The electrical energy that comes from fossil fuels is about to plateau and then decline in the second half of the 2020s decade. This will lead to the leveling off of other sectors such as transportation, agriculture, construction, and manufacturing, during this decade as well. Electricity and heat are approximately 1/3 of all energy use, so the other 2/3 with varying levels of fossil fuel use will also decline.
There are obvious roadblocks ahead as humanity moves to Peak Oil. Many are based upon Legacy Thinking, perhaps the single largest impediment to moving to a fundamentally different future directly ahead this decade. Thoughts from the past created the infrastructures of yesterday and today. One of my very first columns in Evolutionshift, published more than a year ago, was about this concept.

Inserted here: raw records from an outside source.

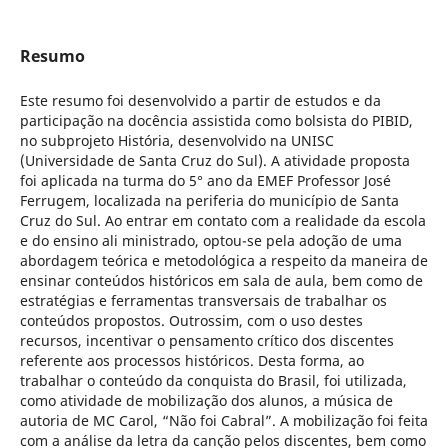
Resumo
Este resumo foi desenvolvido a partir de estudos e da
participação na docência assistida como bolsista do PIBID,
no subprojeto História, desenvolvido na UNISC
(Universidade de Santa Cruz do Sul). A atividade proposta
foi aplicada na turma do 5° ano da EMEF Professor José
Ferrugem, localizada na periferia do município de Santa
Cruz do Sul. Ao entrar em contato com a realidade da escola
e do ensino ali ministrado, optou-se pela adoção de uma
abordagem teórica e metodológica a respeito da maneira de
ensinar conteúdos históricos em sala de aula, bem como de
estratégias e ferramentas transversais de trabalhar os
conteúdos propostos. Outrossim, com o uso destes
recursos, incentivar o pensamento crítico dos discentes
referente aos processos históricos. Desta forma, ao
trabalhar o conteúdo da conquista do Brasil, foi utilizada,
como atividade de mobilização dos alunos, a música de
autoria de MC Carol, “Não foi Cabral”. A mobilização foi feita
com a análise da letra da canção pelos discentes, bem como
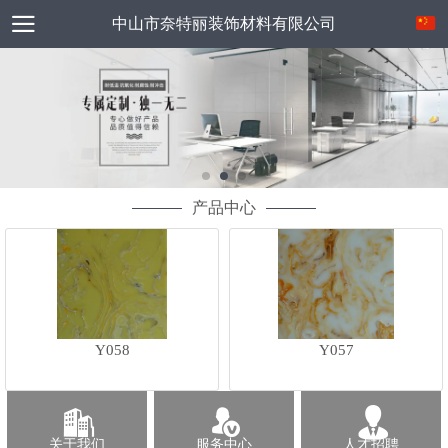
中山市奈特丽装饰材料有限公司
产品中心
Y058
Y057
关于我们
服务中心
人才招聘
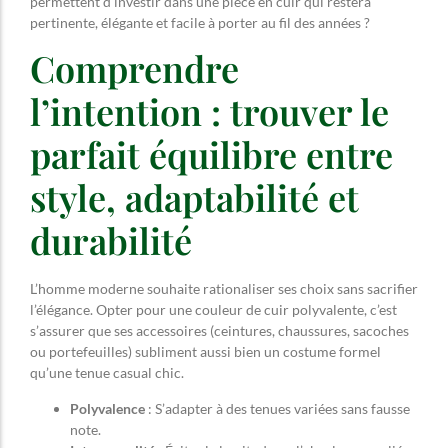
permettent d’investir dans une pièce en cuir qui restera
pertinente, élégante et facile à porter au fil des années ?
Comprendre
l’intention : trouver le
parfait équilibre entre
style, adaptabilité et
durabilité
L’homme moderne souhaite rationaliser ses choix sans sacrifier
l’élégance. Opter pour une couleur de cuir polyvalente, c’est
s’assurer que ses accessoires (ceintures, chaussures, sacoches
ou portefeuilles) subliment aussi bien un costume formel
qu’une tenue casual chic.
Polyvalence
: S’adapter à des tenues variées sans fausse
note.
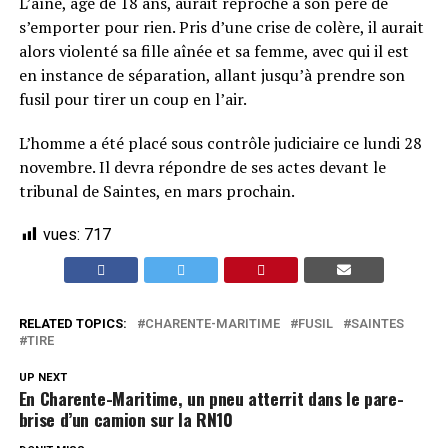
L’aîné, âgé de 18 ans, aurait reproché à son père de
s’emporter pour rien. Pris d’une crise de colère, il aurait
alors violenté sa fille aînée et sa femme, avec qui il est
en instance de séparation, allant jusqu’à prendre son
fusil pour tirer un coup en l’air.
L’homme a été placé sous contrôle judiciaire ce lundi 28
novembre. Il devra répondre de ses actes devant le
tribunal de Saintes, en mars prochain.
vues:
717
RELATED TOPICS:
CHARENTE-MARITIME
FUSIL
SAINTES
TIRE
UP NEXT
En Charente-Maritime, un pneu atterrit dans le pare-
brise d’un camion sur la RN10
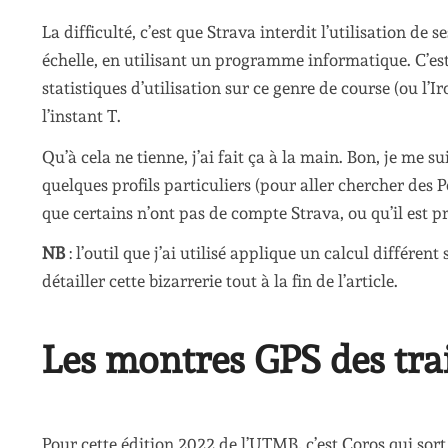
La difficulté, c’est que Strava interdit l’utilisation de
échelle, en utilisant un programme informatique. C’est
statistiques d’utilisation sur ce genre de course (ou l
l’instant T.
Qu’à cela ne tienne, j’ai fait ça à la main. Bon, je me
quelques profils particuliers (pour aller chercher des 
que certains n’ont pas de compte Strava, ou qu’il est pr
NB
: l’outil que j’ai utilisé applique un calcul différe
détailler cette bizarrerie tout à la fin de l’article.
Les montres GPS des tra
Pour cette édition 2022 de l’UTMB, c’est Coros qui sor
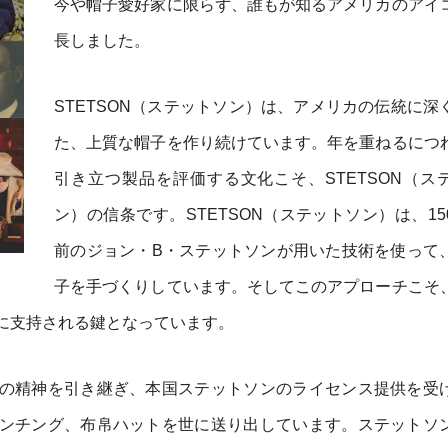
今や帽子愛好家に限らず、誰もが知るアメリカのアイ
長しました。
STETSON（ステットソン）は、アメリカの伝統に深
た、上質な帽子を作り続けています。年を重ねるにつ
引き立つ製品を評価する文化こそ、STETSON（ス
ン）の信条です。STETSON（ステットソン）は、15
前のジョン・B・ステットソンが用いた技術を使って
子を手づくりしています。そしてこのアプローチこそ
に支持される鍵となっています。
の精神を引き継ぎ、本国ステットソンのライセンス提供を受
ンチング、布帛ハットを世に送り出しています。ステットソ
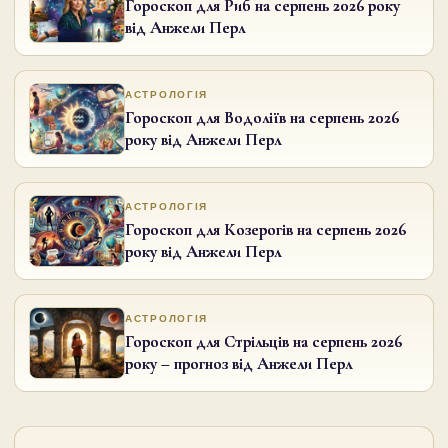
Гороскоп для Риб на серпень 2026 року
від Анжели Перл
АСТРОЛОГІЯ
Гороскоп для Водоліїв на серпень 2026
року від Анжели Перл
АСТРОЛОГІЯ
Гороскоп для Козерогів на серпень 2026
року від Анжели Перл
АСТРОЛОГІЯ
Гороскоп для Стрільців на серпень 2026
року – прогноз від Анжели Перл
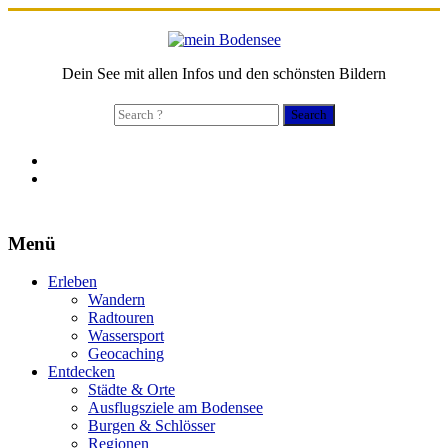
Dein See mit allen Infos und den schönsten Bildern
Search
for:
Menü
Erleben
Wandern
Radtouren
Wassersport
Geocaching
Entdecken
Städte & Orte
Ausflugsziele am Bodensee
Burgen & Schlösser
Regionen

Just think about the automotive industry today. The customer base has lived more than 100 years in a world where all vehicles were ICE [Internal Combustion Engine], and the landscape had endless gas stations. This IS the reality, and based upon numerous generations growing up with it, the perception that it will change, or needs to change, is difficult to consider.
Even the dictionary has provided legacy thinking. This is from dictionary.com:
Automobile:
“a passenger vehicle designed for operation on ordinary roads and typically having four-wheels and a gasoline or diesel internal-combustion engine”
Fifteen years from now it is very likely that there will not be any ICE vehicles being produced. So the dictionary definition of the automobile will change in the next 15 years after some 125 years of being the same. Hard for most people to imagine.
Think about the major auto companies who in the aggregate will be investing about $1 trillion dollars this decade to convert – and therefore redefine- the automobile from ICE to EV. The commitment to invest this much has to be made before there is deep clarity as to how fast this conversion will occur.
Think about air travel, one of the worst things a person can do relative to generate GHG emissions. In 10 years, many of you reading these words will take a flight that is on a battery-operated plane. It is hard to imagine a flight without jet fuel. I often joke from the stage that, while this emission-free and petroleum-free form of travel is good and is going to happen, I don’t want to be on the first long-range battery-operated flight. Neither do you.
In the future humanity will be much less reliant on fossil fuels, coal and oil in particular, than we are today. We are rapidly moving in this direction, and the movement to that future is accelerating.
Peak Oil will occur between 2030-2035.